## Assigned task
Where an image appears in the data, omit it and reproduce the rest exactly.

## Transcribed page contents
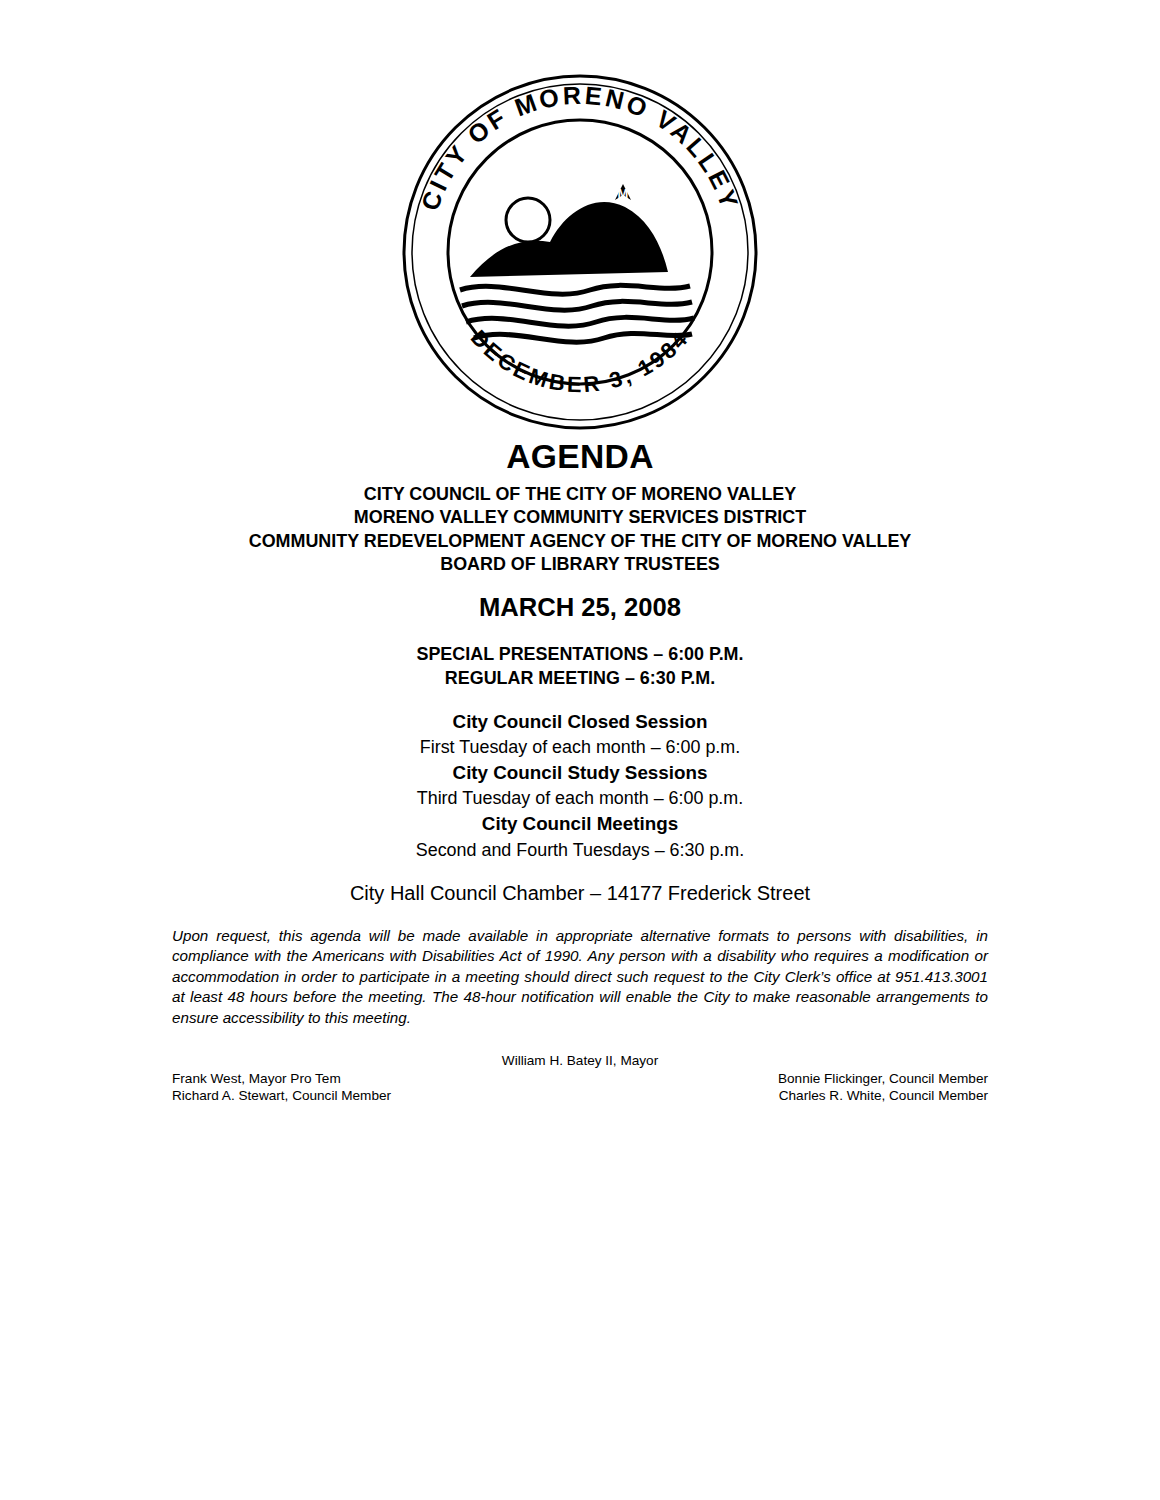CITY OF MORENO VALLEY DECEMBER 3, 1984 M
AGENDA
CITY COUNCIL OF THE CITY OF MORENO VALLEY
MORENO VALLEY COMMUNITY SERVICES DISTRICT
COMMUNITY REDEVELOPMENT AGENCY OF THE CITY OF MORENO VALLEY
BOARD OF LIBRARY TRUSTEES
MARCH 25, 2008
SPECIAL PRESENTATIONS – 6:00 P.M.
REGULAR MEETING – 6:30 P.M.
City Council Closed Session
First Tuesday of each month – 6:00 p.m.
City Council Study Sessions
Third Tuesday of each month – 6:00 p.m.
City Council Meetings
Second and Fourth Tuesdays – 6:30 p.m.
City Hall Council Chamber – 14177 Frederick Street
Upon request, this agenda will be made available in appropriate alternative formats to persons with disabilities, in compliance with the Americans with Disabilities Act of 1990. Any person with a disability who requires a modification or accommodation in order to participate in a meeting should direct such request to the City Clerk’s office at 951.413.3001 at least 48 hours before the meeting. The 48-hour notification will enable the City to make reasonable arrangements to ensure accessibility to this meeting.
William H. Batey II, Mayor
| Frank West, Mayor Pro Tem | Bonnie Flickinger, Council Member |
| Richard A. Stewart, Council Member | Charles R. White, Council Member |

## Reply
CITY OF MORENO VALLEY DECEMBER 3, 1984 M
AGENDA
CITY COUNCIL OF THE CITY OF MORENO VALLEY
MORENO VALLEY COMMUNITY SERVICES DISTRICT
COMMUNITY REDEVELOPMENT AGENCY OF THE CITY OF MORENO VALLEY
BOARD OF LIBRARY TRUSTEES
MARCH 25, 2008
SPECIAL PRESENTATIONS – 6:00 P.M.
REGULAR MEETING – 6:30 P.M.
City Council Closed Session
First Tuesday of each month – 6:00 p.m.
City Council Study Sessions
Third Tuesday of each month – 6:00 p.m.
City Council Meetings
Second and Fourth Tuesdays – 6:30 p.m.
City Hall Council Chamber – 14177 Frederick Street
Upon request, this agenda will be made available in appropriate alternative formats to persons with disabilities, in compliance with the Americans with Disabilities Act of 1990. Any person with a disability who requires a modification or accommodation in order to participate in a meeting should direct such request to the City Clerk’s office at 951.413.3001 at least 48 hours before the meeting. The 48-hour notification will enable the City to make reasonable arrangements to ensure accessibility to this meeting.
William H. Batey II, Mayor
| Frank West, Mayor Pro Tem | Bonnie Flickinger, Council Member |
| Richard A. Stewart, Council Member | Charles R. White, Council Member |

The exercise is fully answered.